_WRITTEN TASK_
Write out every line of the records as a numbered list, skipping blank lines and leaving out the pictures.

Data records

□ □ □ □ □ □ □

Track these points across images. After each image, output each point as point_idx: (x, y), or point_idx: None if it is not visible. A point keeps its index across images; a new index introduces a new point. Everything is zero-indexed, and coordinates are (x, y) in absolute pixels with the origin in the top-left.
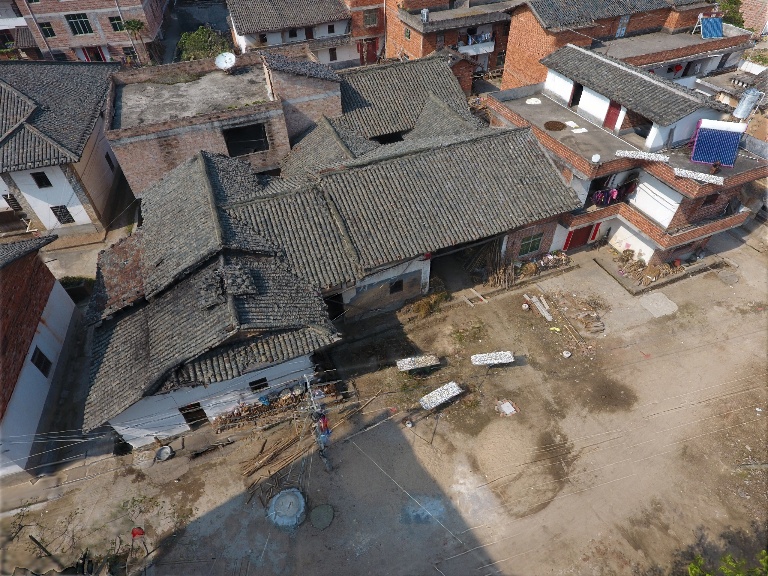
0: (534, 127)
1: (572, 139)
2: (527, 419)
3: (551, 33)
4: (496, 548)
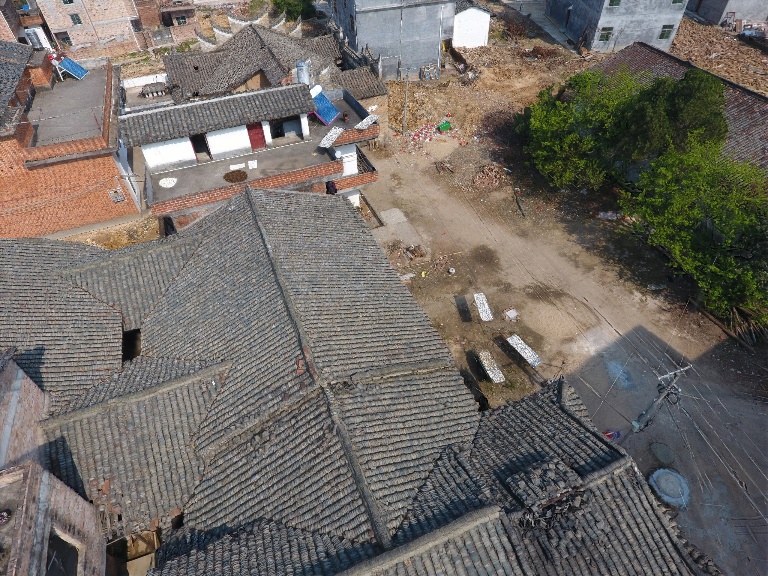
0: (253, 182)
1: (268, 171)
2: (518, 304)
3: (2, 139)
4: (627, 334)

□ □ □ □ □ □ □

_RESULT_
1. Track these points across images. After each image, output each point as point_idx: (x, y), or point_idx: None if it is not visible. A point keeps its index across images; a new index introduces a new point. Everything is zero-indexed, and coordinates are (x, y) in absolute pixels with the origin in the top-left.
2. 0: (534, 127)
3. 1: (572, 139)
4. 2: (527, 419)
5. 3: (551, 33)
6. 4: (496, 548)
7. 0: (253, 182)
8. 1: (268, 171)
9. 2: (518, 304)
10. 3: (2, 139)
11. 4: (627, 334)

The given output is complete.